Hello all,
I'm happy to announce that we've secured a date for our next meetup at Google Campus: Thursday 06 March 2014 from 6:00 PM to 8:00 PM.
We have a number of possibilities as to what our next talk should be:
First, Daniel Slutsky submitted an interesting draft for a talk on data analysis. The draft is included at the end of this mail.
Second, we discussed at the end of our last talk the idea of a session on programming practices in Clojure based on real-world problems. If I remember correctly, we agreed that a number of members (Chen, Morri, Tzach, Daniel and myself, if my memory serves me well) would present insights we may have accumulated while working on real-world problems. Many good ideas were suggested during that discussion, and if I forgot something, please use this opportunity to voice them again.
Finally, a special session designed to attract newcomers. We want to inject new blood in the local Clojure community, and for this we need to reach out and do special efforts to help people join and start coding in Clojure. We may and probably should draw inspiration from Clojurebridge (
http://www.clojurebridge.org/), an effort with similar aims. They are preparing a curriculum, and the material will be online soon (if it's not already). They recently settled on Lighttable as the beginner's editor. You can follow the discussions here:
What are your thoughts?
Thank you.
Here is Daniel Slutsky's draft:
"A decent platform for data analysis has to satisfy various demands:
to let the user define and change analyses in an interactive, flexible
way; to make it simple to reproduce whole dataflows; to be
fast; to support interaction with other software
components and data sources; and more.
Are all these demands, in fact, contradictory?

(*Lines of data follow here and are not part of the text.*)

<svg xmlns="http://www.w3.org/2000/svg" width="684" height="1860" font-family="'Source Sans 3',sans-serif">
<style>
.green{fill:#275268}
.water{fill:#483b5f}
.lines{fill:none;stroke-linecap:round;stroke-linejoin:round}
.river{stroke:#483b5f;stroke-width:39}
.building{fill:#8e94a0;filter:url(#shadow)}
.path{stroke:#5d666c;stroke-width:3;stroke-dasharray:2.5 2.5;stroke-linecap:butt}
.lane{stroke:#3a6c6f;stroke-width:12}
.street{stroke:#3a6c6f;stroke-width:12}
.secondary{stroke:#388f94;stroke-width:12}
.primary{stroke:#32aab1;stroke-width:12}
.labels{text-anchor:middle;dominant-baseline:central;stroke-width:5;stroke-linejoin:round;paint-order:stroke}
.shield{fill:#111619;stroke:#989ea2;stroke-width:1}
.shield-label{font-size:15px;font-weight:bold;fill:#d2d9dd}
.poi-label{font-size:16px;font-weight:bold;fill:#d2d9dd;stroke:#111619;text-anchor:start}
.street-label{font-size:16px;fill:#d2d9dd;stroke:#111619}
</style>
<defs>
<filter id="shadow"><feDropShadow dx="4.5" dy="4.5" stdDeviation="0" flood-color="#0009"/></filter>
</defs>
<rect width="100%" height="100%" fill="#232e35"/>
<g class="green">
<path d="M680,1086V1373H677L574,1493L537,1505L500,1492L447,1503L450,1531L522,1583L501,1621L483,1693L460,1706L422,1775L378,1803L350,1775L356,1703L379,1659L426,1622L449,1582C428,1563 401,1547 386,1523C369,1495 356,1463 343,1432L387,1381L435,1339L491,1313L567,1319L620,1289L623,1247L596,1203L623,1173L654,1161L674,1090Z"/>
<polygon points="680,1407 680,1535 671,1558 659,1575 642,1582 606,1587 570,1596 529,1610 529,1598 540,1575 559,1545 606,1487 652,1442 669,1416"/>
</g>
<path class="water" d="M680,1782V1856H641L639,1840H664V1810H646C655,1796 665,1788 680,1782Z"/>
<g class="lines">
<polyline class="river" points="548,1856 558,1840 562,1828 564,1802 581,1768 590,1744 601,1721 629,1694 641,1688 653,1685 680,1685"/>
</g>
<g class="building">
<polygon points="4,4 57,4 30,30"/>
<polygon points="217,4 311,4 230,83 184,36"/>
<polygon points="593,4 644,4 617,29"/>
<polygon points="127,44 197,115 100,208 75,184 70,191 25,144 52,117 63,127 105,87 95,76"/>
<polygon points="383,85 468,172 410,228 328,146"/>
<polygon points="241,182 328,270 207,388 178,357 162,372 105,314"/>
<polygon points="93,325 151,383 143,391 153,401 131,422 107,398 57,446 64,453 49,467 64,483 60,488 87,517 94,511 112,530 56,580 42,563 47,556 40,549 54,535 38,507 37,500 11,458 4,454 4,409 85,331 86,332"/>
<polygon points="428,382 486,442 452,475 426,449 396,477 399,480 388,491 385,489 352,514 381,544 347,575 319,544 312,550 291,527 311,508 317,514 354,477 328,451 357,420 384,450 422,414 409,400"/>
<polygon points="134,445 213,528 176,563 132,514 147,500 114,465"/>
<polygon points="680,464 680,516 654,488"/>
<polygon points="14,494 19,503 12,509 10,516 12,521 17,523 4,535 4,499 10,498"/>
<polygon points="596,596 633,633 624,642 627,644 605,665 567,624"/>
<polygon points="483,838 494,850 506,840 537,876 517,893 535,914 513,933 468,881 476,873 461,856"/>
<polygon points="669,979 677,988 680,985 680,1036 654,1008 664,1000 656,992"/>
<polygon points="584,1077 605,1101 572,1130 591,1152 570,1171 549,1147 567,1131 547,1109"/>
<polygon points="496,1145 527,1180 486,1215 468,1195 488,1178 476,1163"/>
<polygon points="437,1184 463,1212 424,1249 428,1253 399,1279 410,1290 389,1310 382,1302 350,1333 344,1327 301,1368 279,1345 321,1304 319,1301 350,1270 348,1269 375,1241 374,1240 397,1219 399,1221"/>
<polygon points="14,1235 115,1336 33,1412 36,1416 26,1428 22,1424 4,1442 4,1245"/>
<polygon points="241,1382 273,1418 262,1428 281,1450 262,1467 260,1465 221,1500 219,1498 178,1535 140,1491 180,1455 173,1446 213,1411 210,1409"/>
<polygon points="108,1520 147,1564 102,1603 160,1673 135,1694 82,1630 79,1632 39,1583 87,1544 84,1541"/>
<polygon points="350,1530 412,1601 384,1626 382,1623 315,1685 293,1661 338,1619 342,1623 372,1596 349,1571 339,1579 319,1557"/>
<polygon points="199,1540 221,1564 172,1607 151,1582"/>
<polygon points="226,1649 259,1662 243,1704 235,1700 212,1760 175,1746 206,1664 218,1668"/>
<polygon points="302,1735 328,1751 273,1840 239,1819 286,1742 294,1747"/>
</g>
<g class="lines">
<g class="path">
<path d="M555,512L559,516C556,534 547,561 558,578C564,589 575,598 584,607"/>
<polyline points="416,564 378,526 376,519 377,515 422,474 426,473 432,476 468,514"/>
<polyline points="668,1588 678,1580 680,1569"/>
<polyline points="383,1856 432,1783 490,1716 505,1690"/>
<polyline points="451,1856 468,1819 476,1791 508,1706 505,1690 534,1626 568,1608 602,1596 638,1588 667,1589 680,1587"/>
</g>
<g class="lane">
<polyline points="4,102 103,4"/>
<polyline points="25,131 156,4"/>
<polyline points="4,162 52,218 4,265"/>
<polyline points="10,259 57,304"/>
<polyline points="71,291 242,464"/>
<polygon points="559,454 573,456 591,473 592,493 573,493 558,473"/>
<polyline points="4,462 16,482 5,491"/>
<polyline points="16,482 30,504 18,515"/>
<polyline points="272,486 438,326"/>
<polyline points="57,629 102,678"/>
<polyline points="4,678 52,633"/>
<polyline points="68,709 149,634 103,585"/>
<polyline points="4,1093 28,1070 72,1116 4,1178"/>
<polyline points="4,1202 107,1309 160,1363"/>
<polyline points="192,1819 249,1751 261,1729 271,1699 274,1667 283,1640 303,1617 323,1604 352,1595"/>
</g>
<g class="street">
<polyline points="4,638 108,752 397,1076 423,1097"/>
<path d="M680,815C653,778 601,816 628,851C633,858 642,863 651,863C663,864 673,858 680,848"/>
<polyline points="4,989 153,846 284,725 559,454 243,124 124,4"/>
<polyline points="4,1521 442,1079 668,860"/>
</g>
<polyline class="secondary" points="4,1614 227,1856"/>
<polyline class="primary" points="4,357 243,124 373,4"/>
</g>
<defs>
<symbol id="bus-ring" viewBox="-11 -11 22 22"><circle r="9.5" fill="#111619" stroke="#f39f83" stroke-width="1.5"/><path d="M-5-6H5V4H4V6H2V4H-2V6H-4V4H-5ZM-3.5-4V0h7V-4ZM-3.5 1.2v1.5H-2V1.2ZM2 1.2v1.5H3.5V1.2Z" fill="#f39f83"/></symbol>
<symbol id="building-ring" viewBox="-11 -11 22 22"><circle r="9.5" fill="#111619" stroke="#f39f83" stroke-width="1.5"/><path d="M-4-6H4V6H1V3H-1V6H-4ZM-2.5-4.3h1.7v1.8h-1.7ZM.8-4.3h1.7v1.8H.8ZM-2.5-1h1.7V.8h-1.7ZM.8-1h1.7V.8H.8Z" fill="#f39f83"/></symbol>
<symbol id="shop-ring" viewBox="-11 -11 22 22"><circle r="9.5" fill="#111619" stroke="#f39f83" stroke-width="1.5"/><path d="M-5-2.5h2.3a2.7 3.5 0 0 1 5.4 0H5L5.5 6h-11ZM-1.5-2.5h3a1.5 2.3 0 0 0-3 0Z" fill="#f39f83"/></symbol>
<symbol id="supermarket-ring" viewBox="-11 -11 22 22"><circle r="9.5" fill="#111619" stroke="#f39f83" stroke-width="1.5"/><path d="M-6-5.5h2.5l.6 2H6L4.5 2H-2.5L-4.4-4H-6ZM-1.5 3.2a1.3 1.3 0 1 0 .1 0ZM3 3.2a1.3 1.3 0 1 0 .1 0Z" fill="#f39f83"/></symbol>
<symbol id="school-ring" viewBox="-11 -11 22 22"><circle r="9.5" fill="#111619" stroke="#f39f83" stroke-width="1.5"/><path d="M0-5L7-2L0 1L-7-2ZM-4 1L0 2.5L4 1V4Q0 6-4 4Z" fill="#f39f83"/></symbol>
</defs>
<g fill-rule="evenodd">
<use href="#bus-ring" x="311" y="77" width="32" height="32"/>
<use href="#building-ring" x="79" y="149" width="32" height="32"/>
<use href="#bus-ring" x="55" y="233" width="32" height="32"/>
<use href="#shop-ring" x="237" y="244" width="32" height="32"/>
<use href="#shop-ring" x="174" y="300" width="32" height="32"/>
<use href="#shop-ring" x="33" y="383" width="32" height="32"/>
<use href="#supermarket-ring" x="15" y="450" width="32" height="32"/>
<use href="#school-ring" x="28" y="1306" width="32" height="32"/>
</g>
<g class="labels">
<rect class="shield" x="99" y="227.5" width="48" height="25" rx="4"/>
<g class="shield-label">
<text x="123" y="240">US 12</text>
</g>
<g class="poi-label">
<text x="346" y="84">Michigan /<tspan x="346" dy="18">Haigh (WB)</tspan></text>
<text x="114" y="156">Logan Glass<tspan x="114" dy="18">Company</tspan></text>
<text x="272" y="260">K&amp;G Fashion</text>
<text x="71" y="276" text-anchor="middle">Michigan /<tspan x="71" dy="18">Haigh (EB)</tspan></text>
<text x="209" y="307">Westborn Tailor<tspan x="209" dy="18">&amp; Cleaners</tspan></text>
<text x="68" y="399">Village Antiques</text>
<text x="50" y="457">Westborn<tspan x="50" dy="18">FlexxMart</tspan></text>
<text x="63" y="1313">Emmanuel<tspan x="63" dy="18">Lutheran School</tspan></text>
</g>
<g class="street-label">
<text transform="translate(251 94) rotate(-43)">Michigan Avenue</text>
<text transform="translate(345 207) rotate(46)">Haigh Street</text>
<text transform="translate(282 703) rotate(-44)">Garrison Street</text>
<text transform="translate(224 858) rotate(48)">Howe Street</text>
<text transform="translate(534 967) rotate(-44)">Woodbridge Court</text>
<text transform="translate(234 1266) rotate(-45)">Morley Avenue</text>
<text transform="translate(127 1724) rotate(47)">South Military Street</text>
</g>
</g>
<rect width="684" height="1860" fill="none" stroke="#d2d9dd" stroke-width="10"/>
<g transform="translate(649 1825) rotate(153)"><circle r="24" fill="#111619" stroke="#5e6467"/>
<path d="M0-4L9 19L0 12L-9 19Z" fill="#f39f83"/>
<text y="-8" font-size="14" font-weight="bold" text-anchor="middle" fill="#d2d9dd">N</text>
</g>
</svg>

From its early days, Clojure has been offering ways to meet
the above kinds of demands, with the introduction of libraries such
as Incanter. Importat progress has been made in the development
of several other libraries during the last year. It might be claimed,
that Clojure is already a decent platform for data analysis, in the sense
suggested above.
The talk will be a live demonstration of some data analysis
tasks in Clojure. We will present and use some of the existing
libraries in the areas of statistics, numerical computing,
dataflow management and visualization.
We will try to ask ourselves, how our methods are actually affected by
the specific language characteristics of Clojure.
Only basic knowledge of Clojure will be assumed."